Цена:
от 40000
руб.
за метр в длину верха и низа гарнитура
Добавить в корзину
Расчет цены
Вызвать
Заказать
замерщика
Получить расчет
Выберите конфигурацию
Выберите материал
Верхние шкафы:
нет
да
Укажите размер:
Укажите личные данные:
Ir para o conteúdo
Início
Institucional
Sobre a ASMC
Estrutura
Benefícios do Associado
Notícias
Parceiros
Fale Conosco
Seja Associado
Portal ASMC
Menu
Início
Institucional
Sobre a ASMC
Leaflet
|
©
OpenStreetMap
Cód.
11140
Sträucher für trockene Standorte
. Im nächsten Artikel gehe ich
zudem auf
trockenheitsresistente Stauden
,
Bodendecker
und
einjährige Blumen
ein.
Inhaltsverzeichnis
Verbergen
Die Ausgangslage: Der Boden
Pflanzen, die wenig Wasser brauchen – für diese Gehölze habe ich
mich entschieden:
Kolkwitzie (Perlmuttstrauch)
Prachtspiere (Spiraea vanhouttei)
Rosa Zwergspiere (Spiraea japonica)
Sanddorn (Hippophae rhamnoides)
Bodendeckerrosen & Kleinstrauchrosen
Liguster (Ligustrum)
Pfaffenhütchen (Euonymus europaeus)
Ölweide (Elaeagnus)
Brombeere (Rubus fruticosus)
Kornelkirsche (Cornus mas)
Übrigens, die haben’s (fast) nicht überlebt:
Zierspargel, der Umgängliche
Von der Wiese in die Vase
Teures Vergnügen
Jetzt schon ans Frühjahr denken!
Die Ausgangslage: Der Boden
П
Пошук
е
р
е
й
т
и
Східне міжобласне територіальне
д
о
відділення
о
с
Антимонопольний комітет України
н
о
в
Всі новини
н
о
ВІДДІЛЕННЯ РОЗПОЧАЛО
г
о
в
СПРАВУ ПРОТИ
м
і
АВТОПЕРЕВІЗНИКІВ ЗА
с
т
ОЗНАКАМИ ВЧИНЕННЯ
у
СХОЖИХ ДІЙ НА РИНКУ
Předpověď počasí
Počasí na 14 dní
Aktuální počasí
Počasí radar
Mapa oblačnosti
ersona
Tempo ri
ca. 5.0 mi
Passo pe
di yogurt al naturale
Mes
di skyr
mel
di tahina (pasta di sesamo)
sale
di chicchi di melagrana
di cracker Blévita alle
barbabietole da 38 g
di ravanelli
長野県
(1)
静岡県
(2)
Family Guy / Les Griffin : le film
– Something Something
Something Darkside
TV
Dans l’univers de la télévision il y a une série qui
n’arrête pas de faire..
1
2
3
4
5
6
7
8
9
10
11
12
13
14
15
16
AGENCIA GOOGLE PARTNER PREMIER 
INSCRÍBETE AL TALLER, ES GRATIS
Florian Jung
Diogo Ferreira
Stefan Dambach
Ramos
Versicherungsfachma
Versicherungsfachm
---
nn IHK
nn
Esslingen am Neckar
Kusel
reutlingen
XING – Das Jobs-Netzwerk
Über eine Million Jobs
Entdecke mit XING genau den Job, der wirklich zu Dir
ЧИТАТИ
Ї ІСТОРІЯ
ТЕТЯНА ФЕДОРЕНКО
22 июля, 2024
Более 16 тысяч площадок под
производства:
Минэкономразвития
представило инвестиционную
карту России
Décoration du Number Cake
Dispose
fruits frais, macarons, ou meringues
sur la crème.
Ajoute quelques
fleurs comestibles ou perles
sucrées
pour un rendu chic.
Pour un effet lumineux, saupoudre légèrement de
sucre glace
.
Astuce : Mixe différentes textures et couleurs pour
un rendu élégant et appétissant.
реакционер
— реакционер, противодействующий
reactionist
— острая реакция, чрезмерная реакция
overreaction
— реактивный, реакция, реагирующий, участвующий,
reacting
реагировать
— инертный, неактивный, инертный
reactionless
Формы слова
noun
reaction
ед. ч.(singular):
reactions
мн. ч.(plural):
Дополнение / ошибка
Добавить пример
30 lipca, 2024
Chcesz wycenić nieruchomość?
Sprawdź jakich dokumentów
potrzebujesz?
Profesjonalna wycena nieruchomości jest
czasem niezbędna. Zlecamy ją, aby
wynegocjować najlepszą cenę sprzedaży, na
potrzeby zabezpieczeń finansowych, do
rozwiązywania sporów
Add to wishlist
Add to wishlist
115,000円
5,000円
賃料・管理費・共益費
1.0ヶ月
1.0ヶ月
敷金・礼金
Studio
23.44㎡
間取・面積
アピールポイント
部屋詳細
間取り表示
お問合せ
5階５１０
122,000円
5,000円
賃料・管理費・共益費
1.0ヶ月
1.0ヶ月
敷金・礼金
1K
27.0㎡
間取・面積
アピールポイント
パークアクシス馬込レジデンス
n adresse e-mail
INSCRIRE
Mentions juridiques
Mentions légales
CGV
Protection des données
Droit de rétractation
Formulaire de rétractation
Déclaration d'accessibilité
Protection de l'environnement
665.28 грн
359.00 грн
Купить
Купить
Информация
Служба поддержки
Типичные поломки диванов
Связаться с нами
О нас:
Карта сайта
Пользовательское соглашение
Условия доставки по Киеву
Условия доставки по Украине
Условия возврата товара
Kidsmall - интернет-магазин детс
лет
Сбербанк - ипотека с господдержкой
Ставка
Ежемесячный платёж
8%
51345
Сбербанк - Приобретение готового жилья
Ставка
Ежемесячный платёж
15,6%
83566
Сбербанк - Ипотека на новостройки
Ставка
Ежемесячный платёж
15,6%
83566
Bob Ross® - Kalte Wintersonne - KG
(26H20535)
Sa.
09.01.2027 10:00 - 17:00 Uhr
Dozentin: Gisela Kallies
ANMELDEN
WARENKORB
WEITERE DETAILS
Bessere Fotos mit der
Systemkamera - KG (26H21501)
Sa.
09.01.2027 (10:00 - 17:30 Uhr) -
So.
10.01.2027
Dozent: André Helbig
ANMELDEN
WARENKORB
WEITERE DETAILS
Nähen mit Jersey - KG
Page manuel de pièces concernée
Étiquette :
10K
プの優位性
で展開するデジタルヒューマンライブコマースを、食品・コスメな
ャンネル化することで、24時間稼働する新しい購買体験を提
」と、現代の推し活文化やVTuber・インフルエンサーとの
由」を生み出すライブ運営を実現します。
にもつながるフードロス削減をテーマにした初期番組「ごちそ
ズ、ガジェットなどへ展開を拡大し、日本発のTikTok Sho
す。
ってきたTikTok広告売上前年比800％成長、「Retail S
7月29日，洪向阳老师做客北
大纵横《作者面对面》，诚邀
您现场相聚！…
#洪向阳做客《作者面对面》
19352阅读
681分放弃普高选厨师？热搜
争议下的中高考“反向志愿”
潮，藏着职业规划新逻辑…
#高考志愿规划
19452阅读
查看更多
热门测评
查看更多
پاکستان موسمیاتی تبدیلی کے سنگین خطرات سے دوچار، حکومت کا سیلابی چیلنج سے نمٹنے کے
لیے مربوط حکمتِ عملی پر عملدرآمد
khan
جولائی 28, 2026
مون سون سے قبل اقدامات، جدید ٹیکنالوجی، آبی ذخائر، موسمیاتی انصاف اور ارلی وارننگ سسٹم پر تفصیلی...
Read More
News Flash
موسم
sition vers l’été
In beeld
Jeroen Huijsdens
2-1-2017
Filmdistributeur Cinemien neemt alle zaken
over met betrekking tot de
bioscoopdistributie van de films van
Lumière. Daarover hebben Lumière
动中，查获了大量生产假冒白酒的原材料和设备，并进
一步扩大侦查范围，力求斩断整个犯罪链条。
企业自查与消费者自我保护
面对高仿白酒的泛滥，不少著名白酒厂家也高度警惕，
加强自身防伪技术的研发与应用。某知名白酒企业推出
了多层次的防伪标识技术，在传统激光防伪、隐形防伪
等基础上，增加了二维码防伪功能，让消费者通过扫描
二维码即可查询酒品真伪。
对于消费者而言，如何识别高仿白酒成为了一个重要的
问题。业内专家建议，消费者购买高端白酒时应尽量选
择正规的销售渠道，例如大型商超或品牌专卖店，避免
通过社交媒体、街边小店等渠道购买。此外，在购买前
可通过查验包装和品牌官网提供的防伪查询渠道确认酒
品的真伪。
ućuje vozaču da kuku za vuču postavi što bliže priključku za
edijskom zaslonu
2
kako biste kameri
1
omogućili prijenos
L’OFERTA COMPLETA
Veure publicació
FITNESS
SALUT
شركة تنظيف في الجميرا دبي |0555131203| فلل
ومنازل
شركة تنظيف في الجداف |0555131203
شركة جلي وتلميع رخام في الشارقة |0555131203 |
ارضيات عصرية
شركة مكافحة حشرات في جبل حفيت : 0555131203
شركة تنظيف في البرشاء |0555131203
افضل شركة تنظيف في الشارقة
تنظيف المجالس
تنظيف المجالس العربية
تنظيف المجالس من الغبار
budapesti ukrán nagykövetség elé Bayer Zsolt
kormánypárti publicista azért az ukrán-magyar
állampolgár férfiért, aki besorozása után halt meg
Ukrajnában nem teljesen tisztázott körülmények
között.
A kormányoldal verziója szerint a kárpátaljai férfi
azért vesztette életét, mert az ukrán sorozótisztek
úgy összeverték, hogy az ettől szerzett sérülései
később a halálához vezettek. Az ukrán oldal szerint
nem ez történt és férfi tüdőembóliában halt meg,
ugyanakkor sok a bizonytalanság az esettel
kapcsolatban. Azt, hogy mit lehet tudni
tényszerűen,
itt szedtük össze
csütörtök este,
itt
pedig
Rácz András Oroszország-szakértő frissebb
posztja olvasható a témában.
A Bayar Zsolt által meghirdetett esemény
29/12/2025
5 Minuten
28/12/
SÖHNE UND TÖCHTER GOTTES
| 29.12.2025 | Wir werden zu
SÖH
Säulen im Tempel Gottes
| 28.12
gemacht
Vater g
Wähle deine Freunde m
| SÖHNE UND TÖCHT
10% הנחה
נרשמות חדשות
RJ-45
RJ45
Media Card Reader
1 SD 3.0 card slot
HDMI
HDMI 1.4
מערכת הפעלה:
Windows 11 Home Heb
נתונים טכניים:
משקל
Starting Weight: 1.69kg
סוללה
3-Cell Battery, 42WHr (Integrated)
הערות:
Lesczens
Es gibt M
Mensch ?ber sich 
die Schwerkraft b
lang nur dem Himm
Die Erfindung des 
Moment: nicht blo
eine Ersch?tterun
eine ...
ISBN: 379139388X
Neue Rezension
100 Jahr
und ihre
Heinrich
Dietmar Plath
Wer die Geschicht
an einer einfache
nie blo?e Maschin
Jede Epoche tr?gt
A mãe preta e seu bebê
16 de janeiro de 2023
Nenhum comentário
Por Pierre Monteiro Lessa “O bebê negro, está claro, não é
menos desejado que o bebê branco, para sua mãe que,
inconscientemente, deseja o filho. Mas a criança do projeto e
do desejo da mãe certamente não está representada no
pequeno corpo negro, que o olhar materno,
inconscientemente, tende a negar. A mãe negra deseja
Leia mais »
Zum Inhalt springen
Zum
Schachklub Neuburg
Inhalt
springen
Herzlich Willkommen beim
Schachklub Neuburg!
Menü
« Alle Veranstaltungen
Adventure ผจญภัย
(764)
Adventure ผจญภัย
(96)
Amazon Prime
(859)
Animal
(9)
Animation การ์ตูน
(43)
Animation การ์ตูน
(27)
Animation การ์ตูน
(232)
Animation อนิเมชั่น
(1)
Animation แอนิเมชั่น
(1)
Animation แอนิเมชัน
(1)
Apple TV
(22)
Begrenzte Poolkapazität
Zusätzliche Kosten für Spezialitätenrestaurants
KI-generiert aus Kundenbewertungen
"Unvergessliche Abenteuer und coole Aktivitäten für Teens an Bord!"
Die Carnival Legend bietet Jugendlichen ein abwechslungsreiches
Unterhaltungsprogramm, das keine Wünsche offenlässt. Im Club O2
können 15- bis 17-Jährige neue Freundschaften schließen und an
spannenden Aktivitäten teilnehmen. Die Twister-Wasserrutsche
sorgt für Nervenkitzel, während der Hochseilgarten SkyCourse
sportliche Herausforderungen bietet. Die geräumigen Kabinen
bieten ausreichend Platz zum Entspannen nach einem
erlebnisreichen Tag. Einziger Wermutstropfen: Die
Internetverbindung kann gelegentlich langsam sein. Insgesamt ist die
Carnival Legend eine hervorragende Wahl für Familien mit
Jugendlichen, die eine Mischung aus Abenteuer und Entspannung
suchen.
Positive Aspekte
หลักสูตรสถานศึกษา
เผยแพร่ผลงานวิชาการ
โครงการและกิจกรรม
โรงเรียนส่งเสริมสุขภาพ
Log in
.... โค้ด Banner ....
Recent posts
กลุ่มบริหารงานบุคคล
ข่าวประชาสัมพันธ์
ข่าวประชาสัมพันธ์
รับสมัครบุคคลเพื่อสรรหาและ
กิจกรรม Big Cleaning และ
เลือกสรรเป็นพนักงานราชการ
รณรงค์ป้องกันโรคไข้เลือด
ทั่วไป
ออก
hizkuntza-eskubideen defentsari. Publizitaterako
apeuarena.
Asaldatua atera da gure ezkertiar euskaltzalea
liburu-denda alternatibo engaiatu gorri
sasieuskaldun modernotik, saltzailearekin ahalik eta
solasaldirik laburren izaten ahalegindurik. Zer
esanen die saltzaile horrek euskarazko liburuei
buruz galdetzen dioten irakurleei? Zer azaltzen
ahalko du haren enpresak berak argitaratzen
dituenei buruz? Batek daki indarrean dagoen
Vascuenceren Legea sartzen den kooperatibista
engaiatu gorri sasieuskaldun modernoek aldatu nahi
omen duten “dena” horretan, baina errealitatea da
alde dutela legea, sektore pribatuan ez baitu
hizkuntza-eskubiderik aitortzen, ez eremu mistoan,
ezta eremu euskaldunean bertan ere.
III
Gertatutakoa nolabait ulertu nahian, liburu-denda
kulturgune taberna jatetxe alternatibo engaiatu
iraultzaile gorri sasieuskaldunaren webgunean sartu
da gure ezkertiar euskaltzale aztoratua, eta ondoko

▶ **Assignment**: Give the number of lines in the listing that include the word "bebê", without any added words.

▶ **Problem solution**: 3